First, what is Fusion Tables? It is a system for managing data in the cloud for collaboration with data from disparate sources in a simple way, including the ability to “drill-down” to the sources of the data. It allows the user to “join” (in a loose definition) data without the constraints of the data model, normally found in a relational DBMS. What it is not is a DBMS to manage data for an On-Line Transaction Processing (OLTP) system or a Data Warehouse. Fusion Tables is based on Data Spaces, defined in Wikipedia as “a container for domain specific data” and further “A Data Space system is a multi-model data management system that manages data sourced from a variety of local or external sources”. Data Spaces were originally defined in the early 1990’s during the Object Oriented DBMS (OODBMS) era.

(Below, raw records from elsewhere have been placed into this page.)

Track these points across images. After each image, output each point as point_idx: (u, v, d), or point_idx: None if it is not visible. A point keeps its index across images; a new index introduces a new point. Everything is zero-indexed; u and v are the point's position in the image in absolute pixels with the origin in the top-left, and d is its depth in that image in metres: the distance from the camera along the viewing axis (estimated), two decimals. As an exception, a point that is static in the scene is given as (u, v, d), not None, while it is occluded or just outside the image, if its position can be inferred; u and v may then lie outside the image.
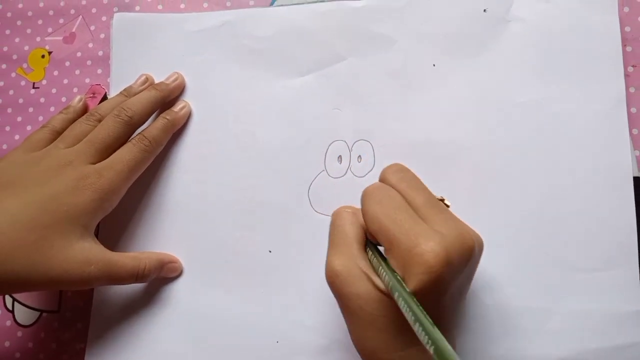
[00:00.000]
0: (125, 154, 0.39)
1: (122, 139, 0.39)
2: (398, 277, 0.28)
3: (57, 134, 0.40)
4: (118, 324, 0.41)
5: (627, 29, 0.40)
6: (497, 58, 0.40)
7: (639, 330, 0.36)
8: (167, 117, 0.41)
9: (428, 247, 0.27)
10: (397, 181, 0.31)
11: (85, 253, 0.36)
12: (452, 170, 0.39)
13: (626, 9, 0.40)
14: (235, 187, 0.42)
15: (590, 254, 0.37)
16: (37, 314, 0.43)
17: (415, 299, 0.26)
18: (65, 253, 0.35)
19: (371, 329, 0.29)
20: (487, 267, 0.38)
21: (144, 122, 0.41)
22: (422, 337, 0.24)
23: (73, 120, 0.41)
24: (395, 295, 0.27)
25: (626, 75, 0.39)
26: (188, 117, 0.43)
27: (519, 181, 0.38)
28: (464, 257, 0.28)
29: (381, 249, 0.30)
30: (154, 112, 0.42)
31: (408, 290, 0.27)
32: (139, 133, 0.40)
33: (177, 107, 0.43)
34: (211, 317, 0.40)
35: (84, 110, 0.43)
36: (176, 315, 0.41)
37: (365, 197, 0.31)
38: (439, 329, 0.25)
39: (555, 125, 0.39)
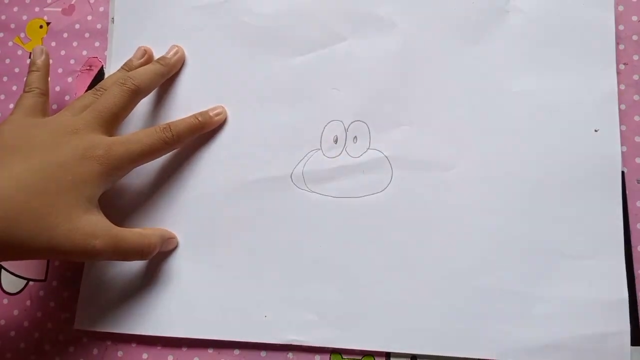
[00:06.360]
0: (143, 137, 0.38)
1: (128, 109, 0.39)
2: None
3: (45, 95, 0.40)
4: (108, 292, 0.41)
5: (621, 27, 0.41)
6: (495, 47, 0.41)
7: (623, 318, 0.36)
8: (199, 118, 0.41)
9: None
10: None
11: (92, 225, 0.35)
12: (445, 155, 0.40)
13: (620, 8, 0.41)
14: (230, 165, 0.42)
15: (577, 242, 0.37)
16: (23, 282, 0.43)
17: None
18: (71, 223, 0.34)
19: None
20: (475, 250, 0.38)
21: (149, 93, 0.41)
22: None
23: (47, 76, 0.41)
24: None
25: (617, 73, 0.40)
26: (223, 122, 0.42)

As with many new ideas, there are elements of the technology that may have value. When this happens, we find that the original relational model is evolved to incorporate this new technology or model. We saw this occur with OODBMS – the modern DBMS does use inheritance and user defined classes. We saw this happen with XML – now the modern DBMS has full native XML as a data type as robust as the original pure-play XML DBMSs. Today we are seeing this happen with MapReduce as several DBMS vendors have incorporated it into its DBMS engine. We will see this happen also with the column-store construct, which we believe will be incorporated into many modern DBMS engines as an indexing technique for optimization. As to the validity of Fusion Tables and the ability to mix disparate data source and types, there is little question as to the usefulness of this. Oracle has already put a capability in its current release (11g) as SecureFiles and Microsoft in SQL Server 2008 has a feature called FILESTREAM. These are not experimental or beta test features but implemented in full production.
Is Fusion Tables worth watching? Of Course! The concept of easily combining disparate sources of data for analysis and collaboration is important and has been around since the inception of IT. Mashups and other Web 2.0 constructs have made some of this available today (see The Rise of Collaborative Decision Making). Google has a good start on this with the ability to use data from Google Apps and other spreadsheet style data with the initial version of Fusion Tables. Organizations must take care or these types of applications will cause additional turmoil in the governance and security space (see Developing a Strategy for Dealing With Desktop Database Management System Proliferation ). Will this technology replace your DBMS for OLTP and DW systems – not soon or in the future. Many have tried (e.g., OODBMS). There are other new techniques and systems being researched today that have promise (e.g., Akiba), however, the relational model continues to demonstrate flexibility and resiliency (over 30 years) and you can expect that to continue. Products like DB2, Informix, Ingres, MySQL, Oracle, PostgreSQL, SQL Server and Sybase ASE will be used in new IT systems for many years to come.